Cecily was “taking a break” from Irish dance. She might go back after the holidays; she might not. She didn’t want to talk about it.
“Think of all the time you’ll have,” Nora had told her, even though it seemed to her like the wrong decision. “You’ll have your afternoons back.” Though, in truth, as the number of things to do had decreased, time itself had, unfairly, done the same. The Hawthorne family seemed to be exactly where they had always been, without enough hours in the day. It was the perplexing equation of the modern age.
Nora passed through again—she was trying to get ahead so that when Thanksgiving came she’d be able to take a couple of days and relax after the big day itself. Maybe with a book! Nora couldn’t remember the last time she’d read a full book, cover to cover. Maybe she’d finally get around to finding out what all the fuss was over
Gone Girl.
Grace from the office had lent it to Nora ages ago and Nora hadn’t even cracked it.
This time the girls had moved slightly apart from each other, the iPad on the table between them.

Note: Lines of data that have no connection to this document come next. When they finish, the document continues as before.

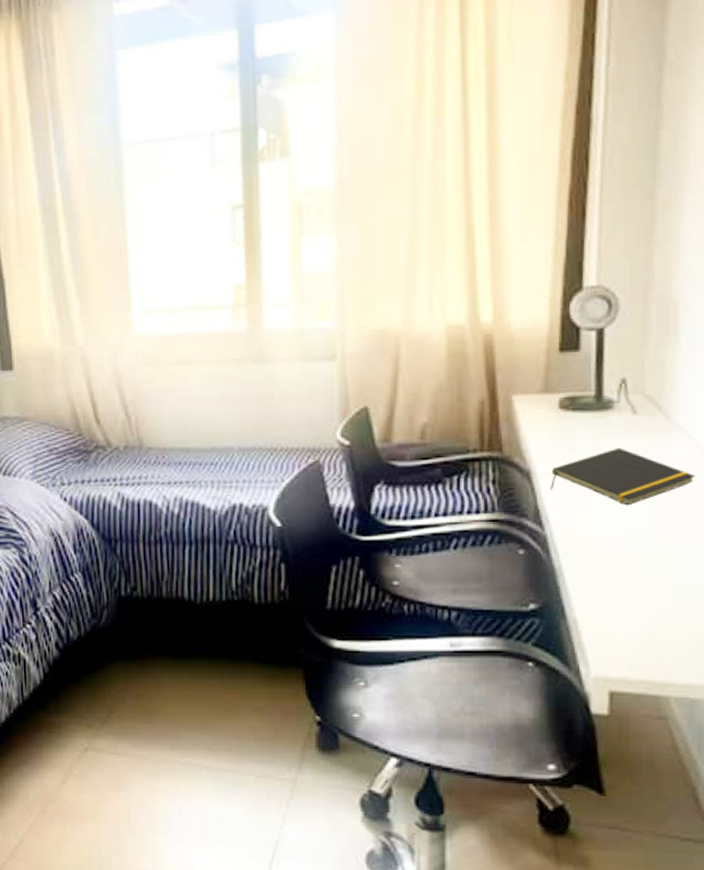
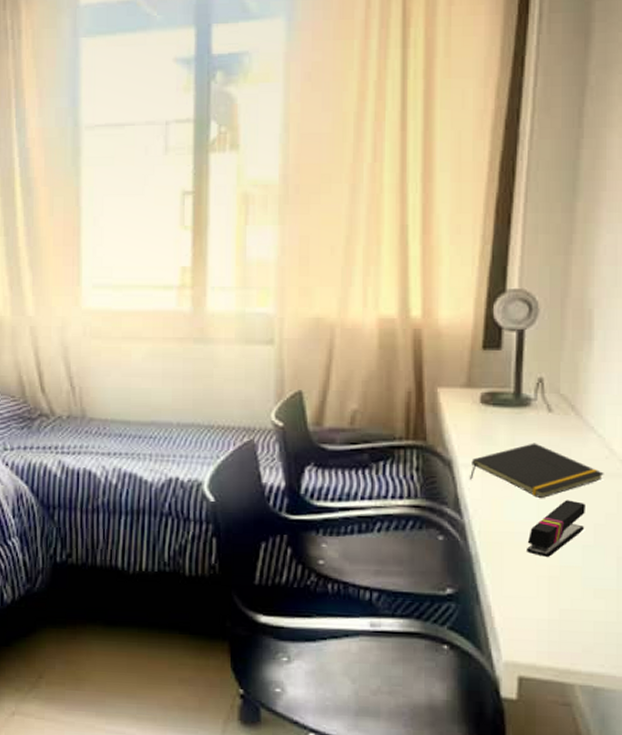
stapler: none [614,505,676,566] -> present [527,500,585,557]

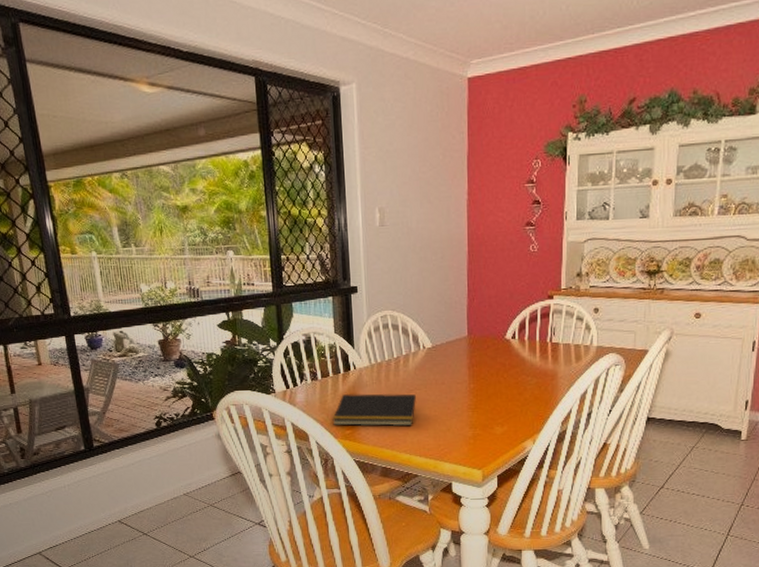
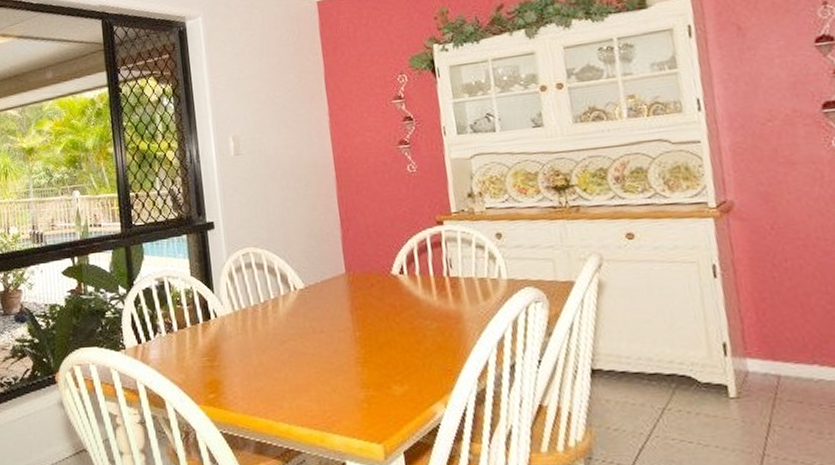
notepad: present [332,393,416,427] -> none [192,346,291,388]

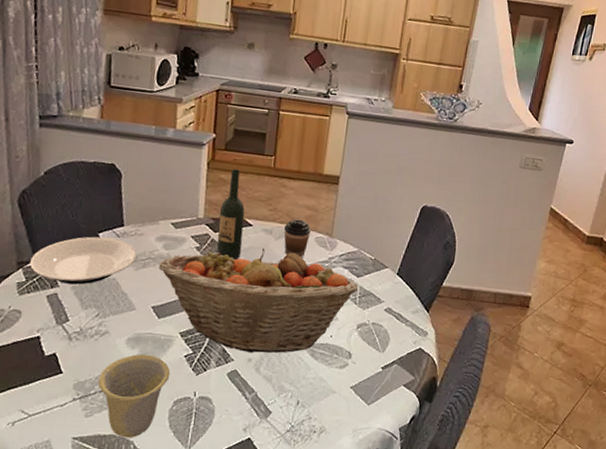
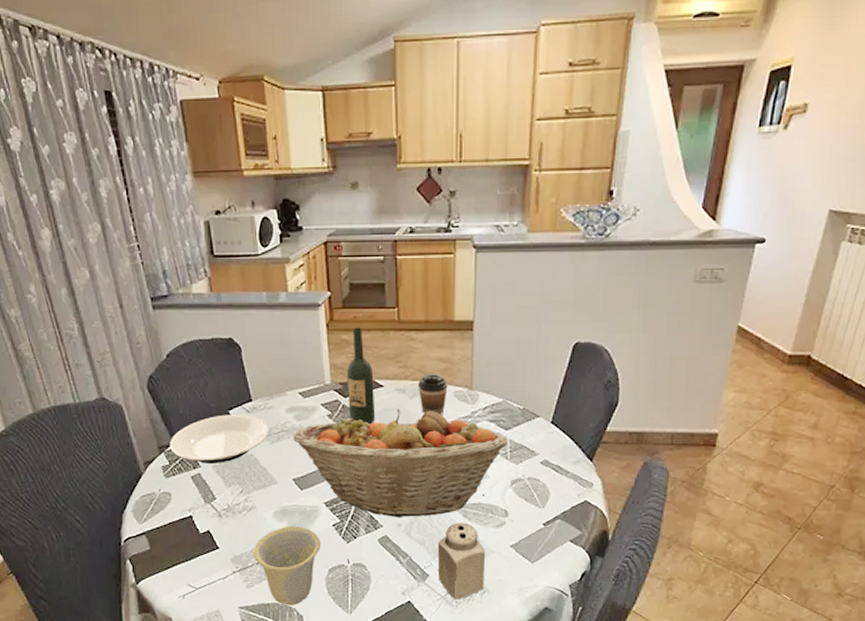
salt shaker: none [280,361,327,439] -> present [437,523,486,600]

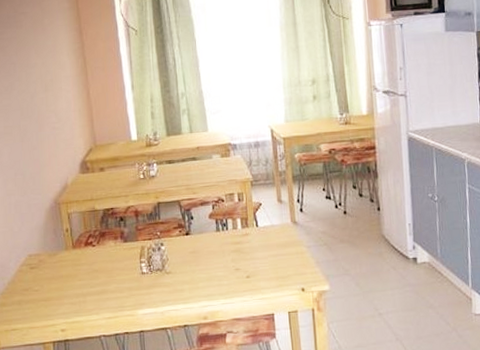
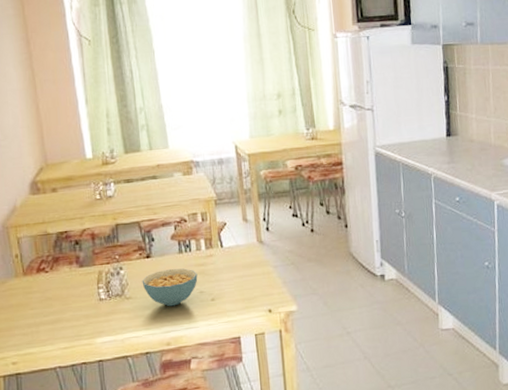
cereal bowl: none [181,245,234,282] -> present [142,268,198,307]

Nora paused. “Is that the Golden Gate?”
“Yes.” Cecily placed her body slightly in front of the screen. “We’re supposed to do a report on a state landmark. Three pages.”
“What have you learned?”
“Opened on May 28, 1937,” reported Pinkie. “Six hundred thousand rivets in each tower.”
“We found a documentary. We’re renting it from iTunes, on your account. Is that okay? It’s just a rental, two ninety-nine.”
“Okay,” said Nora. “Sure. I’m glad you’re getting ahead of it.”